My headaches ceased. My ears unplugged. My thought processor quit grinding and began to operate smoothly. I (mostly) quit dozing at my desk. My joint aches virtually disappeared. So did my second spare tire! Yikes, who knew that giving up sticky buns would be so beneficial?

Not buying new sticky buns was no problem. Tossing the buns in my stash was going to be more difficult. I looked at the collection of full freezer bags and wanted to cry. Taking pity on me, Ter suggested we do it another day.

That day did not happen until this past weekend, but I must have been ready for it. Ter handed me each bag, I checked the contents, closed my eyes, ground my teeth, and discarded. Then I hauled the whole weighty sack down to the garbage and nearly threw my back out getting it into the dumpster.
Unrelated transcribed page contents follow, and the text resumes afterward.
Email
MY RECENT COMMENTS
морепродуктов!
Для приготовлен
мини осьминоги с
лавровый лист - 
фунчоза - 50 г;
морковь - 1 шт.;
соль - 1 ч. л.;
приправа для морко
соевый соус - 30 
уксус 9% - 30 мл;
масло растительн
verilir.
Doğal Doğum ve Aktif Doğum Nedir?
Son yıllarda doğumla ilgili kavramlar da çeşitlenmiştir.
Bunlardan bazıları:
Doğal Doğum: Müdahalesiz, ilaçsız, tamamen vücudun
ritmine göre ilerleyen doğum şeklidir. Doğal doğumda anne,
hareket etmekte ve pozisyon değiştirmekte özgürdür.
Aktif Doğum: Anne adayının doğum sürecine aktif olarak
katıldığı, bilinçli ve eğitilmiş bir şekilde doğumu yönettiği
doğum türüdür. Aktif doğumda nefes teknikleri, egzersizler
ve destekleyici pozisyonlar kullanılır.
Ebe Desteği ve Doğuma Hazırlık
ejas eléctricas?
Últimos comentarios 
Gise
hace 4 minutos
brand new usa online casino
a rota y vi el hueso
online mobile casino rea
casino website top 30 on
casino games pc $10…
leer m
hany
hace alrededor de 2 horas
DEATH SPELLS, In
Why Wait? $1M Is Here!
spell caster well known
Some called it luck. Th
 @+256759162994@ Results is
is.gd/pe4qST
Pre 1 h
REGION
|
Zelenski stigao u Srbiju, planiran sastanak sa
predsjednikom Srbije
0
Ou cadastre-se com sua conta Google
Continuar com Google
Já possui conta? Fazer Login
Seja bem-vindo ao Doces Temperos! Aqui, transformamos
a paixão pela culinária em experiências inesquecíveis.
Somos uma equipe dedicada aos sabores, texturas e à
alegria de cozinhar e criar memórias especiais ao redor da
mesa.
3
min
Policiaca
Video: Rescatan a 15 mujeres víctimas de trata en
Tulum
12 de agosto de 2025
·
The freezer now has an echo – and more room for ice cream!

Plus, I’m eating chocolate again J

Phase Three is looming and while I have no idea how I’ll get through the fall and winter holidays, I will get through them because I must get through them if I want to maintain the status quo. The greatest loss will be my wee sister’s killer mincemeat tarts. She bakes them for me every Christmas and this year … augh, I’ll whine about that when the time comes.